Finally a clear night!
Put the 8" outside before dinner to cool with the fan on. (That's the f/6 GSO 8". The f/4 is waiting for the paint to dry on the truss poles.)
15 mins later straight onto Jupiter: seeing not very good, so 12" stays inside. (I don't really mind. It's a lot of work lugging that thing down and back up the stairs.) Jupiter looks best with the 8.5mm XF which gives about 140x. Can see GRS just "rising" and some festooning in grey-blue but not enough detail to keep me interested.
Lupus doubles
So onto Ving's list of doubles in Lupus. I've been waiting to check these out, but haven't had a half decent clear night in so long. I got through #1-6, and kind of stumbled on #9 later.

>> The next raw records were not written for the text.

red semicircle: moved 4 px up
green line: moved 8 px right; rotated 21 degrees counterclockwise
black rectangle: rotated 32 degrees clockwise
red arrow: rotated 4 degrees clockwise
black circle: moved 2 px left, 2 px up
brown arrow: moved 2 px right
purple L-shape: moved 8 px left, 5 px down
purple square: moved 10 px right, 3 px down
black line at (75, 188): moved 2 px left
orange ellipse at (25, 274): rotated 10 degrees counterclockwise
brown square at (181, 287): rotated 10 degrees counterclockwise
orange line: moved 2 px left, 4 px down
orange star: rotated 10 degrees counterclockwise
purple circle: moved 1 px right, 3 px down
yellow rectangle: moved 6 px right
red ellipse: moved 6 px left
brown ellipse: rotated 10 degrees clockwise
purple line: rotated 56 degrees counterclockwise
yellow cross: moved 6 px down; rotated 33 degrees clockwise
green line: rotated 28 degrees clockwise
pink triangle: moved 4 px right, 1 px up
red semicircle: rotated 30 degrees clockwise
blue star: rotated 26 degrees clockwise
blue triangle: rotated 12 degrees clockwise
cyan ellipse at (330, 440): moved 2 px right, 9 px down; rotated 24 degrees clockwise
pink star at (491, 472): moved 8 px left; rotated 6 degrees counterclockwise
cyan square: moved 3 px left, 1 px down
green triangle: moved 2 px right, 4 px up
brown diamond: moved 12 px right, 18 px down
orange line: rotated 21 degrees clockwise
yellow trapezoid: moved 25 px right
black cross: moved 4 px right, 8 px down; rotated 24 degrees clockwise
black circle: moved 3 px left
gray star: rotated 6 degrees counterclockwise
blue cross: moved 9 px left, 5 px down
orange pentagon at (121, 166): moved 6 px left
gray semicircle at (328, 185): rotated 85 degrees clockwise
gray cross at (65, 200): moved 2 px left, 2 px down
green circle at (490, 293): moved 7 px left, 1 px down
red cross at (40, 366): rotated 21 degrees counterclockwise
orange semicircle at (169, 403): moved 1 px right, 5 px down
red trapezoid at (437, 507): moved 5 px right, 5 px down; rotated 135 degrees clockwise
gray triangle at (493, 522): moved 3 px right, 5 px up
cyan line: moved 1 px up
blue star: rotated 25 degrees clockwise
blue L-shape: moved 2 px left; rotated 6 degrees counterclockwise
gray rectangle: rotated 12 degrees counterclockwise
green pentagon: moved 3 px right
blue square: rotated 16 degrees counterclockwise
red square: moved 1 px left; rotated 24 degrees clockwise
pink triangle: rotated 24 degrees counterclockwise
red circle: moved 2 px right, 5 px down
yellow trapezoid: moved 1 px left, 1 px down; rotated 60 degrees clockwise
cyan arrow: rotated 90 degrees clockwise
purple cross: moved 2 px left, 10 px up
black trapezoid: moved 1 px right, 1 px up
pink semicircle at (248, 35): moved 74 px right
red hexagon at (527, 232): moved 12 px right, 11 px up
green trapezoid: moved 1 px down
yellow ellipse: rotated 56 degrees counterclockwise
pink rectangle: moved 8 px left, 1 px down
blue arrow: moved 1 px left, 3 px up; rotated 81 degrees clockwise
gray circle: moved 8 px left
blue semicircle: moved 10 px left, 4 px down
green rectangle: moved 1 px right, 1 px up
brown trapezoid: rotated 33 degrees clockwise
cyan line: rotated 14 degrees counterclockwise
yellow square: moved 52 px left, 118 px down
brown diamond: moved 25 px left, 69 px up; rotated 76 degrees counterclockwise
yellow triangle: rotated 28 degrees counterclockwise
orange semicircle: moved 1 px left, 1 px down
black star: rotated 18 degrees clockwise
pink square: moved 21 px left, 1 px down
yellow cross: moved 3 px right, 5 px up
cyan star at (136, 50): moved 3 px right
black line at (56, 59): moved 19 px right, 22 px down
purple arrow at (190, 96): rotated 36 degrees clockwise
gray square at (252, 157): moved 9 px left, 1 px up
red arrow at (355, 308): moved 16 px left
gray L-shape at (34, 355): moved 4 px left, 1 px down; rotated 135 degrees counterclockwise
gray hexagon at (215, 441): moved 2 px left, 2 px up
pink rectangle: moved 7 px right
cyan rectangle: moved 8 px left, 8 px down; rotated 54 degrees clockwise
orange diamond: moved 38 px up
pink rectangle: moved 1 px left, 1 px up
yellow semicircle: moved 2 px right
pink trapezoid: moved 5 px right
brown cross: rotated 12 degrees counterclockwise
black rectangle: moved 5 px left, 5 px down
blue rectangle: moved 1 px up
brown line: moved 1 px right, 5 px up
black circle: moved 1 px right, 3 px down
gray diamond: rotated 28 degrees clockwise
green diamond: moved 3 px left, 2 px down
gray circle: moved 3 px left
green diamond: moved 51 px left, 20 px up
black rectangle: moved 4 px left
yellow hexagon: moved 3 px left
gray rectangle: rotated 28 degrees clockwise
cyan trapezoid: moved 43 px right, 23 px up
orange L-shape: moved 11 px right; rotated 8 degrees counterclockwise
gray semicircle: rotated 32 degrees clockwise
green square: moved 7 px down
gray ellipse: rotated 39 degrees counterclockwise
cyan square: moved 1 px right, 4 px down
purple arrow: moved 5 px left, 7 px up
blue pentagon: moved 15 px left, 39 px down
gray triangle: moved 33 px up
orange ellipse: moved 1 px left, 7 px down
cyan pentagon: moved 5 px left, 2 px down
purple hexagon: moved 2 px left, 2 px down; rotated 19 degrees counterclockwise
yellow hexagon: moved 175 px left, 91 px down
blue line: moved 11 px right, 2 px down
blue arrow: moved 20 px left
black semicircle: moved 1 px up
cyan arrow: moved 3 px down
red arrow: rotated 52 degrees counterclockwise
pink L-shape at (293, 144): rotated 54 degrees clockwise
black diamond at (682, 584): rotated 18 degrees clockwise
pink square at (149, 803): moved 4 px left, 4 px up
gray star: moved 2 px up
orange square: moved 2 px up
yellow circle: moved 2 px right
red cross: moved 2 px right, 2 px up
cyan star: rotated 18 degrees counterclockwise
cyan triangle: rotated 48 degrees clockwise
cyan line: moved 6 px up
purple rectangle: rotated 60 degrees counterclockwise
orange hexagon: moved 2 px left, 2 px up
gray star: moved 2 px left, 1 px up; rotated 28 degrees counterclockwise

Vingo, are these all true doubles i.e. gravitationally bound stars? Some of them surprised me how far apart they are.
#1-4 were very easy at low power with the 27mm Pano. I can confirm #3 is a white with yellow companion. For #5 I had to up the power. 10mm XW did nicely. #6 was a bit tough in the mediocre seeing. I could only see one star with the 10mm. I needed the 12mm HD in the 1.8x barlow for that one. Then I could make out a dimmer yellow-orange companion to the white star. There was no clean separation between the two, but the difference in colour made it easier to pick up that there are two stars there.
Planetary hunt
My charts showed that there is planetary NGC 5882 somewhere between Lupus epsilon and lambda. Despite the light pollution I decide to try and find it. Took me a while. With the 27mm Pano I just could not see it at all. It probably just looked like a faint star. The 19mm Pano managed to show it, but it did take a few minutes of searching. All the while I was thinking: how stupid is this? I am under mag 4 skies at best, I am searching for faint fuzzies with an 8" scope and I have a 12" inside the house. Anyway, upping the power to the 12mm HD confirmed that I did find it. It is a small object. In the 8.5mm XF it started to look bigger but getting quite dim, needing averted vision to see "properly". No structure, just a grey-blueish disk. The DGM NBP filter helped lift it out of the background sky.
More doubles: A double double!!
Now while searching for this little neb, I found some more doubles in Lupus.

I don't know if they are actual doubles or close pairs, but they look like doubles to me - yeah right, like I'd know.

There is a really nice combo here:
Lupus lambda is indeed marked on my mag 6.5 Southern Sky Guide chart as a double, and close to it there is another tighter pair, which Xephem tells me is called HD 134444. They both are white with yellow-orange companion, and you can easily fit them in the FOV, the two pair being about 1/2 degree apart. I thought the dimmer pair was #9 on Ving's list but that's another one still. I checked that one out too while in the neighbourhood.
Little more fun with eyepieces and barlows
Back to Jupiter. GRS transit is just about over. Seeing worse (closer to the horizon). Best view with XW 10mm. I also tried the 19mm Pano in 1.8x TV barlow for comparison. The barlowed Pano was very yellow and it was more difficult to see surface detail on the planet. GRS stood out in the XW but I had to look for it a bit more in the barlowed Pano. Of course, conditions were not ideal and I should not draw any final conclusions at this stage but it seems to me that the 19mm Pan performs better in the UO 2" barlow - at least the view is not so yellow.. I'll have to try out the Pan in the 1.8x on deep sky. I'm trying to work out a minimalist but still complete traveller EP kit.